▶ **Provided text**
It is also commonly found as a symbiont in the gut of mosquitoes. Scientists have created a genetically modified strain of Pantoea agglomerans produce antimalarial effector molecules. Inoculating mosquitoes with this strain reduced the prevalence of the malaria-causing organism (Plasmodium) by up to 98%.

==Plant pathogen==
Pantoea agglomerans pv. glysophilae completely inhibits root development in Gypsophila paniculata. Both Pag and P. a. pv. betae (Pab) cause gall formation in G. paniculata. That makes Pag a problem for the floral industry, for example in the Israeli industry.

Some strains of Pantoea agglomerans have been identified as the cause of leaf blight of rice in Korea and leaf blight of oats in China.

== Antibiotics derived from Pantoea agglomerans ==
More recent studies have shown that Pantoea agglomerans has a wide variety of antibiotics that can be derived from it. These antibiotics include: herbicolin, pantocins, phenazine and others. In addition, Pantoea agglomerans products may act as a preservative, have bioremediation properties, and be able to fight against harmful pathogens in plants. A Japanese research group was able to isolate the lipopolysaccharide IP-PA1 in Pantoea agglomerans and found that its low molecular mass gives it unique properties. The bacterium and its lipopolysaccharide were also found to induce macrophage activity to regulate homeostasis, giving Pantoea agglomerans therapeutic properties when consumed orally. These properties include effects on: "tumours, hyperlipidaemia, diabetes, ulcers, various infectious diseases, atopic allergy and stress-induced immunosuppression".

▶ **Problem description**
Continue the text on Pantoea agglomerans from the point where it stops.

▶ **Supplied records**
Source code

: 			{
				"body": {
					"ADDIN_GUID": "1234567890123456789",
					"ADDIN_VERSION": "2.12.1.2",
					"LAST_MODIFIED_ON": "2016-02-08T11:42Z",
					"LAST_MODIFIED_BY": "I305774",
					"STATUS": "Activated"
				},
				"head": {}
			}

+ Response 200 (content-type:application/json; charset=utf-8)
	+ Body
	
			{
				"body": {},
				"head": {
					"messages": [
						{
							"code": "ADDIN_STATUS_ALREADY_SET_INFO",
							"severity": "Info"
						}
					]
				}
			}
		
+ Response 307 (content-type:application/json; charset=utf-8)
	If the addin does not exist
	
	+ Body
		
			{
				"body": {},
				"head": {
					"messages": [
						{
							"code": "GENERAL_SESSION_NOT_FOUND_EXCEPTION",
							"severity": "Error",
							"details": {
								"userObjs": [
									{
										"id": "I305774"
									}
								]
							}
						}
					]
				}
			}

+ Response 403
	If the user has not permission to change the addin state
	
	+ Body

▶ **Answer section**
== Clinical isolates ==
Pantoea agglomerans is occasionally reported to be an opportunistic pathogen in immunocompromised patients, causing wound, blood, and urinary-tract infections. Infections are typically acquired from infected vegetation parts penetrating the skin. Contaminated intravenous fluids or blood products are only rarely the causal agent. Bloodstream infection can lead to disseminated disease and end-organ infection, mainly septic arthritis, but also endophthalmitis, periostitis, endocarditis and osteomyelitis in humans.

Using the biochemical panels commonly employed in medical diagnostics it is difficult to differentiate Pantoea agglomerans from other species of the same genus or from members of related genera such as Phytobacter, Enterobacter, Klebsiella, and Serratia spp. This has led to confusion surrounding its pathogenicity as molecular studies based on DNA sequencing have disproved the identity of several clinical isolates initially reported as Pantoea agglomerans. For the precise identification of Pantoea agglomerans non-culture based methods such as Multilocus sequence typing (MLST) or Whole-Cell MALDI-TOF MS are recommended.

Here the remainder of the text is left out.